Task. Resume the passage on LaCroix's sales and brand strength below, continuing from its final sentence.

Passage for review.
Neilson data shows LaCroix has accelerating growth every month in 2020. Trailing 4 week sales for LaCroix are up 26% and the company has regained 157 bps of unit share. Of note, LaCroix represents ~70% of total FIZZ sales and has been growing each year.
LaCroix is the Category Leader
LaCroix has the top brand in the top growing beverage category with strong structural tailwinds. Despite the 2H18 and 2019 weakness, the LaCroix brand has proven resilient and is poised to retake share going forward.
The national category manager for sparkling water at Kroger, the largest grocer in the country and a company that relies heavily on data and analytics, told me LaCroix is the #1 sparkling water brand and that for Kroger’s sparkling water category to be successful, they need LaCroix. More importantly, Kroger data shows LaCroix shoppers are the most loyal. Other sparkling water drinkers hop between different brands and flavors, but LaCroix drinkers generally stay with LaCroix, or go back to LaCroix. That has been my personal experience - Bubly flavors taste weird, Waterloo too bold, Topo Chico (my wife’s favorite) too bubbly. She can only drink one Topo Chico while multiple LaCroix’s go down easily. Everyone has their own personal experiences, but Kroger has the nationwide data to support the strength of the LaCroix brand.

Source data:
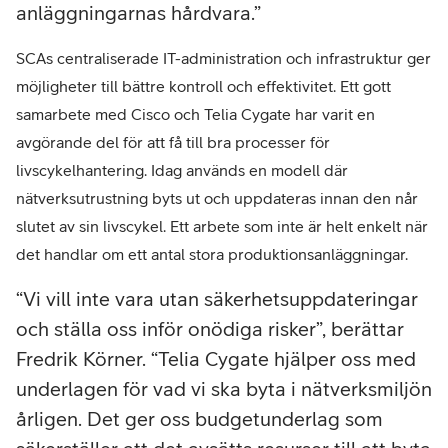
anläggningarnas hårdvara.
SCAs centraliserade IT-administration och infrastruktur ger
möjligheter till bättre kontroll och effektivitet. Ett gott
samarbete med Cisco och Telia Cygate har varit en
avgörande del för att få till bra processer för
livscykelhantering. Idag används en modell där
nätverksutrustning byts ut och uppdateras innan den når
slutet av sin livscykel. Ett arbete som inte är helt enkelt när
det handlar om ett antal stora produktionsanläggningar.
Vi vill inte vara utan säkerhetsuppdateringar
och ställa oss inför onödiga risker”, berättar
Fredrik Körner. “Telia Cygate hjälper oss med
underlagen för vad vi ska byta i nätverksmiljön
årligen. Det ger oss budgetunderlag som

...

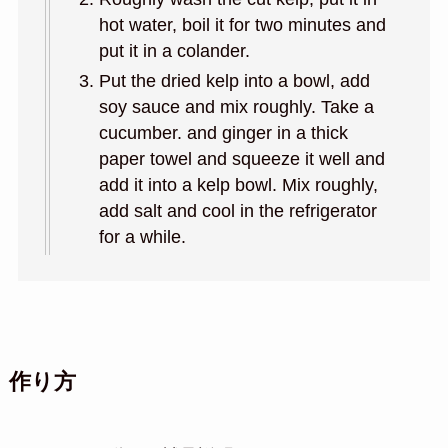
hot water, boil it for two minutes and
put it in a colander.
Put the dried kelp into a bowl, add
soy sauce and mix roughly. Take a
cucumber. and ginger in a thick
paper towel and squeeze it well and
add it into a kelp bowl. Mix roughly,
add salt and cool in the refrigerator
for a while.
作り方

Response to the task.
Sparkling water is currently one of the most competitive categories in the grocery store, but it is going to be hard for a new entrant to knock off LaCroix and the category will shake out the weak players. We have seen this play out in many categories, but most recently in the spiked seltzer category where White Claw and Truly have maintained their leadership positions.
As for competition, Bubly has been successful in gaining share because Pepsi has invested relentlessly in promotion. Coke’s Aha is the most recent competitive threat. According to Kroger, Aha is much more likely to take share from Bubly then it is from LaCroix due to can design and weird flavors. Aha has been on the market for a while and yet LaCroix has regained share and seen accelerating growth in 2020. Three weeks ago Keurig Dr Pepper signed a national distribution deal with Polar sparkling water,the leading sparkling water brand in the Northeast and the new knocked FIZZ from $70 to $60. Kroger has already run trials of Polar outside the core Northeast markets and has been disappointed with seven out of the nine regions where it has been sold. The two regions where it has been successful are where Polar is making heavy promotional investment.
Sentiment is Negative
FIZZ’s two sell-side analysts, Jefferies and Guggenheim, both have sell ratings. Morningstar rates them as a hold. The sell-side is concerned about future share losses from new competition (primarily Aha) similar to 2H18/2019 as a result of Bubly. This creates today’s opportunity. One of the analysts only other sell ratings is SAM, based on Truly competition. SAM is up 140% YTD and its NTM multiple has expanded from 32x to 55x as Truly has shaken off new entrants and kept growing.
FIZZ also has a dangerously large short interest. 5.9mm shares are short. That’s 50% of the float and over 30 days to cover. Bears could be in a world of hurt if sales and EPS growth accelerate like they have been and the market starts putting a fair multiple on this growth stock. What would happen if the market put a MNST (34x), SAM (55x), or even just a KO (24x) multiple on FIZZ?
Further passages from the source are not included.